There’s a large Civil War book collection as well.
“I used to joke that the only thing I cared about in the Civil War was that Abraham Lincoln was killed by a Marylander,” she said.
The most bizarre document in the room? The tarring and feathering case in Myersville, in her opinion.
“Our crime folders are very popular,” she added.
She told the story of a young woman from Hagerstown who came to Myersville and “spent a little too much time talking to a married man, and so they tried to tar and feather her.”
She knew exactly where the folder was; she later pulled it for me while touring the room.
It’s under tarring and feathering.
While most of her patrons are genealogists, others visit to research other interesting aspects of Maryland.
She described the room as a destination, adding that people come from all over the country to visit it. And while they may not spend money in the room, they spend money in town.
I then asked her about the most bizarre request she’s received from a patron.
“Someone came in once and wanted his own obituary,” she said. “He was with this new girlfriend.
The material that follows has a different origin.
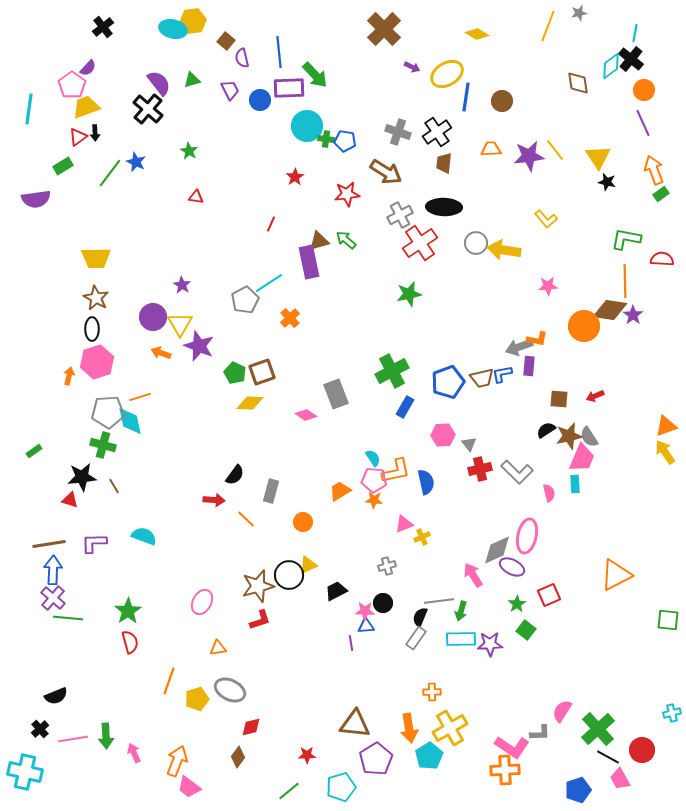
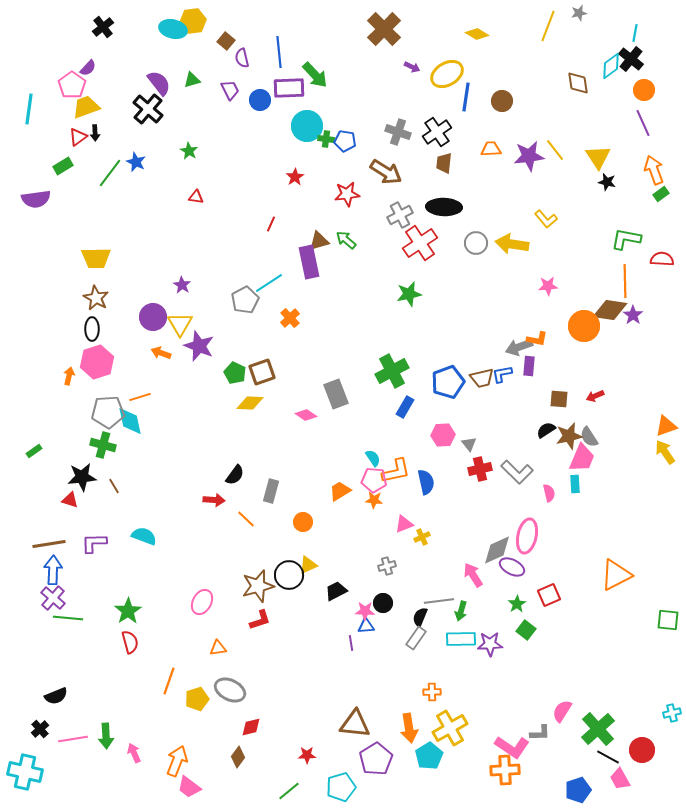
yellow arrow at (504, 250): moved 8 px right, 6 px up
And of course I didn’t bat an eye, because I’ve seen it all.”
He said it was all a part of the Witness Protection Program.
“There wasn’t an obituary for him,” she said. “I think it was just some guy in his 20s trying to show off for the girl.”
Mary has been part of the room for 21 years, and she has no plans on leaving.
“I figured I’m in it now to the end,” she said. “The end of me, not the end of the Maryland Room.”
She values preserving these documents because they have to be here for our grandchildren.
“History has always been important to me, and I think it’s important to people,” she said. “It’s important to me for these things to have a home and to know that they’ll be here in the future.”